Sociologists say China’s traumatic experiences with strict pandemic measures have contributed to the number of young people radically rethinking their life goals and the parents supporting them.
“Mentally and psychologically, people in mainland China are still recovering from the Covid-19 pandemic,” said Fang Xu, a continuing lecturer at the University of California Berkeley.
“I believe the desire to spend quality [time] with your loved ones, the contemplation about the meaning of life or what is the most important things in life still lingers,” she said.
Shrinking opportunities, furious competition
Love, though, may not conquer all. The professional children trend is also a sign that young people are facing shrinking opportunities in an economy that had previously powered ahead for decades, enriching the generations that are now supporting their young.
After an initial burst of activity early this year, China’s economic recovery has slowed and business confidence remains weak. The private sector, the backbone of the economy and the biggest source of employment, has been hit by a sweeping regulatory crackdown since late 2020.
Nancy Chen, a “full-time daughter” in eastern Jiangxi province, was affected by the campaign.
A sign is posted at the headquarters building of New Oriental Education & Technology Group on August 18, 2021 in Beijing, China.
Top Chinese education company laid off 60,000 people after Beijing’s crackdown last year
The 24 year-old was teaching at a private tutoring school after graduating from college but lost her job in 2021 when authorities banned for-profit tutoring services.
In addition to her family duties, she’s busy applying for government jobs and taking exams for graduate school.
Chen says she hasn’t landed anything yet because of “furious competition.” There were 30,000 applicants for three recent job vacancies at a municipal government in her province, she added.
“But I can’t be [a full-time daughter] for long,” she said. “I need to pass the exams or find a job. Otherwise I’ll have anxiety.”
Not a solution
Ya-wen Lei, a professor of sociology at Harvard University, said she expects the professional children phenomenon won’t last long.

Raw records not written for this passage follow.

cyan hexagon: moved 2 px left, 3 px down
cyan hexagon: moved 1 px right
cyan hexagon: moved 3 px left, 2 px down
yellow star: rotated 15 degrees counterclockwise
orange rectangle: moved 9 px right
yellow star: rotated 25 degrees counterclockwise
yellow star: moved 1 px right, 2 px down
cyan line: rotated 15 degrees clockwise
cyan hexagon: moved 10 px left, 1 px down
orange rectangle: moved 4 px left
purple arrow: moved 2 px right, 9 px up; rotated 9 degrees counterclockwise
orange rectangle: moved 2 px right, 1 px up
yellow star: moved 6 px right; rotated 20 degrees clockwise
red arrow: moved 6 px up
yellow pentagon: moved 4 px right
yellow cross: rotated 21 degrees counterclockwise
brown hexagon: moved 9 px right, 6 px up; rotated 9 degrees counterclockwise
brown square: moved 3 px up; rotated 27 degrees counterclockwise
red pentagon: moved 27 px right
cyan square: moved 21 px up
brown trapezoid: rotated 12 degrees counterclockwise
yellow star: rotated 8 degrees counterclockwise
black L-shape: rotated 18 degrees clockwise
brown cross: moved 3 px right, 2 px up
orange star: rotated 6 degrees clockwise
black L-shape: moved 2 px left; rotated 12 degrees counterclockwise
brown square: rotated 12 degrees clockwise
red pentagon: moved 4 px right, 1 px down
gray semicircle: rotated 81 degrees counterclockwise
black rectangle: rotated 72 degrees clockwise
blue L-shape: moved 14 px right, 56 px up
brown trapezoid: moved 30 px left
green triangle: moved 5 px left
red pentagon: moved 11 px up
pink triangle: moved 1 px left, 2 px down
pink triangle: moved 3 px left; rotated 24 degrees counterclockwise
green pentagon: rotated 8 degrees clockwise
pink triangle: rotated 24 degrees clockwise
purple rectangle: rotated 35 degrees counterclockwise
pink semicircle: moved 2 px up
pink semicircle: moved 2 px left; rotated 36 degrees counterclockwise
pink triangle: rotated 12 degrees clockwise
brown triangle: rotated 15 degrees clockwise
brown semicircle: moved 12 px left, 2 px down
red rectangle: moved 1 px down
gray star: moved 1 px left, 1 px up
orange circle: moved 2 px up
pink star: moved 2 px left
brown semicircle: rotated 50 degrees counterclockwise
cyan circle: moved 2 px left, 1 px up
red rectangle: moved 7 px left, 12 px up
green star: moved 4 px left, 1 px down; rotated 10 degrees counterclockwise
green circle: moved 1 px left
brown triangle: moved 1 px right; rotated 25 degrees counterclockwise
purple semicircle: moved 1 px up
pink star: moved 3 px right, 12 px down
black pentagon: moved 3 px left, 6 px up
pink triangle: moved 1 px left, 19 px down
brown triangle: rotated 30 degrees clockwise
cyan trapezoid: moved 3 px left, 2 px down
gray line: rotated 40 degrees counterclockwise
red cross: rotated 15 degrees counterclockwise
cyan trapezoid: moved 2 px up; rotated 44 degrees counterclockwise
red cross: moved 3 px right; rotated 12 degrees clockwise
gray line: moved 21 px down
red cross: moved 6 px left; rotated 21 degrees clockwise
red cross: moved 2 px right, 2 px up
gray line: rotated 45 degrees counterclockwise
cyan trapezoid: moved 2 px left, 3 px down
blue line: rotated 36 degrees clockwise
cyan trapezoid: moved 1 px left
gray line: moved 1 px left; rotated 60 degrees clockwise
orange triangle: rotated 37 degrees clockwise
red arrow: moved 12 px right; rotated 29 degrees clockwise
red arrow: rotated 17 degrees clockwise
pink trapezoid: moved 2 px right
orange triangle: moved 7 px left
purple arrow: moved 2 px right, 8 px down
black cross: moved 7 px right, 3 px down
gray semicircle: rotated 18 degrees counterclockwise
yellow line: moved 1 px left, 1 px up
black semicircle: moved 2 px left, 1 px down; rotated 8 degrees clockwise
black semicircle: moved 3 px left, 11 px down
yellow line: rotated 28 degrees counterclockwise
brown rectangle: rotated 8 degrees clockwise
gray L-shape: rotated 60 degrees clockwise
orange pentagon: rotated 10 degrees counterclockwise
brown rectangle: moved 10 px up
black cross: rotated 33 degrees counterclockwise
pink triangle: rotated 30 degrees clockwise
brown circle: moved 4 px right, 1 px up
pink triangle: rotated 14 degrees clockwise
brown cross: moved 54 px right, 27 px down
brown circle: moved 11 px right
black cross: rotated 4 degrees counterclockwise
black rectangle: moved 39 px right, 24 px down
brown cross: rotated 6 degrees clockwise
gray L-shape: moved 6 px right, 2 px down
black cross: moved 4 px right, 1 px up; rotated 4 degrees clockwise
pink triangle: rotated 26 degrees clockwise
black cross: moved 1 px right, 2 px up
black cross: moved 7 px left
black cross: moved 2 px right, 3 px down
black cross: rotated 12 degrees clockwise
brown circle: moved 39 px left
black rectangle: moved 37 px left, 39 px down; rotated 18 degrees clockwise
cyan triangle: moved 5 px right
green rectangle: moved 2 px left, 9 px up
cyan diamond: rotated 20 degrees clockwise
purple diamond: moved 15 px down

“The support they receive from their parents in this context is not surprising, as many Chinese parents assist their children with various aspects of life, such as housing, marriage expenses and childcare,” she said, adding that most young people are likely to eventually secure employment.
It’s also not a viable solution to the jobs problem in China, said George Magnus, a research associate at the China Centre at Oxford University and SOAS University of London.
“It may be a short term fix so that they have somewhere to live, jobs to do, and family income as a quid pro quo.”
But if young people are not in the labor market acquiring skills and looking for better opportunities, they may then become unemployable, either because they have been out of work for too long, or not managed to stay at the sharp end of skills and training acquisition, Magnus said.
“This is a condition in which short term dislocations, for example, in the labor market, become permanent,” he said.